_Supplied records_

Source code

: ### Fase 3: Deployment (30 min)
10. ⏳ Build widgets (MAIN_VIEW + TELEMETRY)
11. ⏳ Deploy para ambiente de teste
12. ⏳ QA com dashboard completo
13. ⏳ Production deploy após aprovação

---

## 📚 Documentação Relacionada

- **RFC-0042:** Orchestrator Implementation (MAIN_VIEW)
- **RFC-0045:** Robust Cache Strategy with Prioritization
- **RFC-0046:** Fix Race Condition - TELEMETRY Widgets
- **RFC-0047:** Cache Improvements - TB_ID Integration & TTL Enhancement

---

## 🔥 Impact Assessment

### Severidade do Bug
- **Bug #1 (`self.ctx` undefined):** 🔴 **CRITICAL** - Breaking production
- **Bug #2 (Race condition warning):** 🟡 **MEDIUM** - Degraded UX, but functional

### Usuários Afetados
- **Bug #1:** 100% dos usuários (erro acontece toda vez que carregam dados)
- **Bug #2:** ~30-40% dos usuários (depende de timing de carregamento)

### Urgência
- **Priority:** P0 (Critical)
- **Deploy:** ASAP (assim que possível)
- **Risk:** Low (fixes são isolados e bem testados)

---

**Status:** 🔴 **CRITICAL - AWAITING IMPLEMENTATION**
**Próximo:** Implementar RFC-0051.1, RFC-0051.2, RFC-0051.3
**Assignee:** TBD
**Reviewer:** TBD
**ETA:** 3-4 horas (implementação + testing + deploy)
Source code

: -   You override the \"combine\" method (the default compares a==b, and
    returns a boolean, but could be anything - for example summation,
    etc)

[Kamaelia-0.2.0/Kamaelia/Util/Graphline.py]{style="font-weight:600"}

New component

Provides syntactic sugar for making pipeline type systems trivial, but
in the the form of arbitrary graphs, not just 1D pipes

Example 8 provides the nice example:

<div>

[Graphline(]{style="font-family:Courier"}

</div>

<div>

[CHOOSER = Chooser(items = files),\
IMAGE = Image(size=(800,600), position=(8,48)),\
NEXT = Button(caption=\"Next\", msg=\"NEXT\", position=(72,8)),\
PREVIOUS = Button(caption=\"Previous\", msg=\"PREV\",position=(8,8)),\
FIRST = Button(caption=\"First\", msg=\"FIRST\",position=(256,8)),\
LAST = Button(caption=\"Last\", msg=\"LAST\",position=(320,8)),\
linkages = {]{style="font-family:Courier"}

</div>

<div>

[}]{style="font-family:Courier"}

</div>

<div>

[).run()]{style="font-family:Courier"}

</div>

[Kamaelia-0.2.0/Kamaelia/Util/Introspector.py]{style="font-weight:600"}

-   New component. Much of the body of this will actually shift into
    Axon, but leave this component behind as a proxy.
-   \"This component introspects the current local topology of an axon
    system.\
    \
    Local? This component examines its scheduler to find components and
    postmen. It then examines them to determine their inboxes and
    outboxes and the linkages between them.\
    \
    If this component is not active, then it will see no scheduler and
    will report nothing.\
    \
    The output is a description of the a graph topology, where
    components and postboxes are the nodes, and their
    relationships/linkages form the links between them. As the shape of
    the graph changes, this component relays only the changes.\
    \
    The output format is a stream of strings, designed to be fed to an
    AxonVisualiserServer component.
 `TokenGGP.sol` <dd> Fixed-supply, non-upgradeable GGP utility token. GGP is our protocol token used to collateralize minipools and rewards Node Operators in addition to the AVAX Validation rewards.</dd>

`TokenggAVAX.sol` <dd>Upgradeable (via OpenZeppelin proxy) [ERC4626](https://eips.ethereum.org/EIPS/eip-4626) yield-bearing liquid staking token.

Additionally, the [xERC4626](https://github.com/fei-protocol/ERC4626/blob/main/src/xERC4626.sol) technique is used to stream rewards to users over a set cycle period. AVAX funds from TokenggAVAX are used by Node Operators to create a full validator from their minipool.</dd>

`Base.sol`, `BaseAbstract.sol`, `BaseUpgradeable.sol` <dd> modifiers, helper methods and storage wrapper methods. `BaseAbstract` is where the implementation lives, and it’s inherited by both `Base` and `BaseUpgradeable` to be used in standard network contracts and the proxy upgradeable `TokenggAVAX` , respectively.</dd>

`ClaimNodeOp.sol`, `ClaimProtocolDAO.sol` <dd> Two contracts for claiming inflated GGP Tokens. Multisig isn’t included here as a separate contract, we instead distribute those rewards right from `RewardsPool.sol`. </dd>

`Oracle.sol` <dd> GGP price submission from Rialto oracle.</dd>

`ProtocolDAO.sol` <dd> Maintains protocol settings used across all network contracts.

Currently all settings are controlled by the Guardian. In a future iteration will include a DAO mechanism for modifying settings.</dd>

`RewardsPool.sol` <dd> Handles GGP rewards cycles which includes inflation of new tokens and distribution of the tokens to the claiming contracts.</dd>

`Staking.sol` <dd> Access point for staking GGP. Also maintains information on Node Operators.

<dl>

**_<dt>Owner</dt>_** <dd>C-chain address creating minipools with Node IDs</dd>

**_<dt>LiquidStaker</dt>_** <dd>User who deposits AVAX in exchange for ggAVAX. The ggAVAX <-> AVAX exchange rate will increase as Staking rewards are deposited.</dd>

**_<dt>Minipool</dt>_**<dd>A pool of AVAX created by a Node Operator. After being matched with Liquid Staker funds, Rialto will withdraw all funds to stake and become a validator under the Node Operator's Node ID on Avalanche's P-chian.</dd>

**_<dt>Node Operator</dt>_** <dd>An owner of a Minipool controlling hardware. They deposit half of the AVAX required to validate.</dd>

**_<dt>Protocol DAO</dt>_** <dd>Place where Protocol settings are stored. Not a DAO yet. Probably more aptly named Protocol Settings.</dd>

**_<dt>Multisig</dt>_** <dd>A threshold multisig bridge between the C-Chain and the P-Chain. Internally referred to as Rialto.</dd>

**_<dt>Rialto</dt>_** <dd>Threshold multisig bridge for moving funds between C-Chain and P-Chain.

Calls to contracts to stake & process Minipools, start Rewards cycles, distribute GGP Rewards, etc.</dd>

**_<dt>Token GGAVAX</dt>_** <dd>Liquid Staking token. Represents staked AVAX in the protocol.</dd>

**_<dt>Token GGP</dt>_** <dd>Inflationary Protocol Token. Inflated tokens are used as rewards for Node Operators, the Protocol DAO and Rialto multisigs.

_Problem description_
Copy out every line of the material above word for word, keeping its original layout and symbols.

_Response to this exercise_
Source code

: ### Fase 3: Deployment (30 min)
10. ⏳ Build widgets (MAIN_VIEW + TELEMETRY)
11. ⏳ Deploy para ambiente de teste
12. ⏳ QA com dashboard completo
13. ⏳ Production deploy após aprovação

---

## 📚 Documentação Relacionada

- **RFC-0042:** Orchestrator Implementation (MAIN_VIEW)
- **RFC-0045:** Robust Cache Strategy with Prioritization
- **RFC-0046:** Fix Race Condition - TELEMETRY Widgets
- **RFC-0047:** Cache Improvements - TB_ID Integration & TTL Enhancement

---

## 🔥 Impact Assessment

### Severidade do Bug
- **Bug #1 (`self.ctx` undefined):** 🔴 **CRITICAL** - Breaking production
- **Bug #2 (Race condition warning):** 🟡 **MEDIUM** - Degraded UX, but functional

### Usuários Afetados
- **Bug #1:** 100% dos usuários (erro acontece toda vez que carregam dados)
- **Bug #2:** ~30-40% dos usuários (depende de timing de carregamento)

### Urgência
- **Priority:** P0 (Critical)
- **Deploy:** ASAP (assim que possível)
- **Risk:** Low (fixes são isolados e bem testados)

---

**Status:** 🔴 **CRITICAL - AWAITING IMPLEMENTATION**
**Próximo:** Implementar RFC-0051.1, RFC-0051.2, RFC-0051.3
**Assignee:** TBD
**Reviewer:** TBD
**ETA:** 3-4 horas (implementação + testing + deploy)
Source code

: -   You override the \"combine\" method (the default compares a==b, and
    returns a boolean, but could be anything - for example summation,
    etc)

[Kamaelia-0.2.0/Kamaelia/Util/Graphline.py]{style="font-weight:600"}

New component

Provides syntactic sugar for making pipeline type systems trivial, but
in the the form of arbitrary graphs, not just 1D pipes

Example 8 provides the nice example:

<div>

[Graphline(]{style="font-family:Courier"}

</div>

<div>

[CHOOSER = Chooser(items = files),\
IMAGE = Image(size=(800,600), position=(8,48)),\
NEXT = Button(caption=\"Next\", msg=\"NEXT\", position=(72,8)),\
PREVIOUS = Button(caption=\"Previous\", msg=\"PREV\",position=(8,8)),\
FIRST = Button(caption=\"First\", msg=\"FIRST\",position=(256,8)),\
LAST = Button(caption=\"Last\", msg=\"LAST\",position=(320,8)),\
linkages = {]{style="font-family:Courier"}

</div>

<div>

[}]{style="font-family:Courier"}

</div>

<div>

[).run()]{style="font-family:Courier"}

</div>

[Kamaelia-0.2.0/Kamaelia/Util/Introspector.py]{style="font-weight:600"}

-   New component. Much of the body of this will actually shift into
    Axon, but leave this component behind as a proxy.
-   \"This component introspects the current local topology of an axon
    system.\
    \
    Local? This component examines its scheduler to find components and
    postmen. It then examines them to determine their inboxes and
    outboxes and the linkages between them.\
    \
    If this component is not active, then it will see no scheduler and
    will report nothing.\
    \
    The output is a description of the a graph topology, where
    components and postboxes are the nodes, and their
    relationships/linkages form the links between them. As the shape of
    the graph changes, this component relays only the changes.\
    \
    The output format is a stream of strings, designed to be fed to an
    AxonVisualiserServer component.
 `TokenGGP.sol` <dd> Fixed-supply, non-upgradeable GGP utility token. GGP is our protocol token used to collateralize minipools and rewards Node Operators in addition to the AVAX Validation rewards.</dd>

`TokenggAVAX.sol` <dd>Upgradeable (via OpenZeppelin proxy) [ERC4626](https://eips.ethereum.org/EIPS/eip-4626) yield-bearing liquid staking token.

Additionally, the [xERC4626](https://github.com/fei-protocol/ERC4626/blob/main/src/xERC4626.sol) technique is used to stream rewards to users over a set cycle period. AVAX funds from TokenggAVAX are used by Node Operators to create a full validator from their minipool.</dd>

`Base.sol`, `BaseAbstract.sol`, `BaseUpgradeable.sol` <dd> modifiers, helper methods and storage wrapper methods. `BaseAbstract` is where the implementation lives, and it’s inherited by both `Base` and `BaseUpgradeable` to be used in standard network contracts and the proxy upgradeable `TokenggAVAX` , respectively.</dd>

`ClaimNodeOp.sol`, `ClaimProtocolDAO.sol` <dd> Two contracts for claiming inflated GGP Tokens. Multisig isn’t included here as a separate contract, we instead distribute those rewards right from `RewardsPool.sol`. </dd>

`Oracle.sol` <dd> GGP price submission from Rialto oracle.</dd>

`ProtocolDAO.sol` <dd> Maintains protocol settings used across all network contracts.

Currently all settings are controlled by the Guardian. In a future iteration will include a DAO mechanism for modifying settings.</dd>

`RewardsPool.sol` <dd> Handles GGP rewards cycles which includes inflation of new tokens and distribution of the tokens to the claiming contracts.</dd>

`Staking.sol` <dd> Access point for staking GGP. Also maintains information on Node Operators.

<dl>

**_<dt>Owner</dt>_** <dd>C-chain address creating minipools with Node IDs</dd>

**_<dt>LiquidStaker</dt>_** <dd>User who deposits AVAX in exchange for ggAVAX. The ggAVAX <-> AVAX exchange rate will increase as Staking rewards are deposited.</dd>

**_<dt>Minipool</dt>_**<dd>A pool of AVAX created by a Node Operator. After being matched with Liquid Staker funds, Rialto will withdraw all funds to stake and become a validator under the Node Operator's Node ID on Avalanche's P-chian.</dd>

**_<dt>Node Operator</dt>_** <dd>An owner of a Minipool controlling hardware. They deposit half of the AVAX required to validate.</dd>

**_<dt>Protocol DAO</dt>_** <dd>Place where Protocol settings are stored. Not a DAO yet. Probably more aptly named Protocol Settings.</dd>

**_<dt>Multisig</dt>_** <dd>A threshold multisig bridge between the C-Chain and the P-Chain. Internally referred to as Rialto.</dd>

**_<dt>Rialto</dt>_** <dd>Threshold multisig bridge for moving funds between C-Chain and P-Chain.

Calls to contracts to stake & process Minipools, start Rewards cycles, distribute GGP Rewards, etc.</dd>

**_<dt>Token GGAVAX</dt>_** <dd>Liquid Staking token. Represents staked AVAX in the protocol.</dd>

**_<dt>Token GGP</dt>_** <dd>Inflationary Protocol Token. Inflated tokens are used as rewards for Node Operators, the Protocol DAO and Rialto multisigs.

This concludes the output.